Think negative

John & Susan Simpson
Mon 26 Apr 2021 17:31
We’ve been really impressed by the Government of Jersey's superbly organised Covid track and trace system.  Everything has been really well-organised and good-natured, from the PCR testing to the monitoring of our 10-day isolation.  We even had a personal visit from a volunteer who came to see us in the Marina, as well as a few phone calls to make sure we had everything we needed.  Once our visitor had established that we were following the isolation rules and didn’t need anything, we had a good chat about Jersey and its relationship with the other Channel Islands and France.  Guernsey, Alderney, Sark and Herm have formed a bubble that doesn’t include Jersey, whereas Normandy and Brittany would quite like to form a bubble with Jersey and not be counted as mainland France.  Even in a pandemic old tensions run deep!  As he left, our visitor bade us a cheery goodbye and said ‘not long now….remember to think negative!’  

Ten days passed amazingly quickly and it was a good opportunity to get used to living on Casamara.  She’s really well equipped and comfortable but the systems that support all the luxuries are not quite like living at home.  We do have a large fridge, a freezer, microwave, hot running water and (as Ian Lillington would like us to note) we even have heated towel rails!!  We can’t run everything at once though and we’re getting used to remembering to switch off the immersion heater if we want to use the electric kettle and toaster at the same time.  First world problems!!

Day 10 of isolation saw us cycling back to the Airport for our final PCR tests.  We were there early for our 9.45 am appointment, so keen were we to complete this final step.  Fortunately, the results came back in less than 12 hours - and HOORAY they were negative - so we were able to go ashore for our first foray into the night life of St Helier.  It being a cool and windy Thursday evening, and with an absence of tourists, all was very quiet but we enjoyed that feeling of rejoining mainstream life.  It felt odd to be amongst people again.

Since our ‘coming out’ we’ve used the time in a combination of continued boat jobs and exploring.  John has been working on the satellite communication system, installing new cabling, which has meant spending an inordinate amount of time squeezing himself into small spaces.

Or being winched aloft in harness.

We’ve also discovered the wonders of the ‘E-bike’ and have registered to borrow these trusty steeds from the various bike racks around the island.  They look a bit ungainly and they’re super heavy to manoeuvre when stationery, but the acceleration as soon as you start to pedal is incredible and going up hill is almost pleasurable.  I say almost because they do still require a bit of oomph on steep hills and there are plenty of those around the island, as we have discovered.

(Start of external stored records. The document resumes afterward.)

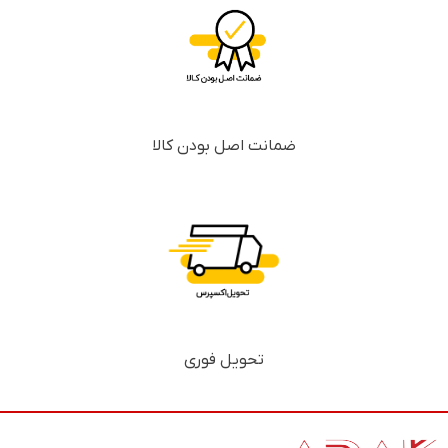
ضمانت اصل بودن کالا
تحویل فوری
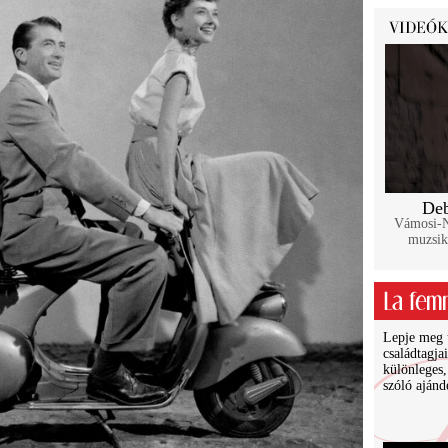
Deb
Vámosi-Na
muzsik
Lepje meg ü
családtagja
különleges,
szóló ajánd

We absolutely love the island.  The beaches and countryside are so beautiful, and the clear blue skies and sunshine make the most of the colours.  We cycle round exclaiming over one view after another and gawping at the more opulent houses.  There are some stunning properties here, both modern and traditional, but the prices are also eye-watering. It’s a good job we brought our own home with us! 

Our first cycle route was around the West of the island towards St Aubin, St Brelade and La Corbiere.

Luckily there are cafes open!

Today’s route was around the East of the island towards Gorey and St Catherine.  Mont Orgueil Castle was very impressive as we approached and I couldn’t help noticing that Orgueil would have been a very handy word for the lifetime Scrabble tournament John and I have resumed after a couple of decades of inactivity.  Unfortunately we’ve mislaid the record of wins we’d kept from when we first started the tournament in our youth, but John is convinced it said he was ten games ahead.  I think not!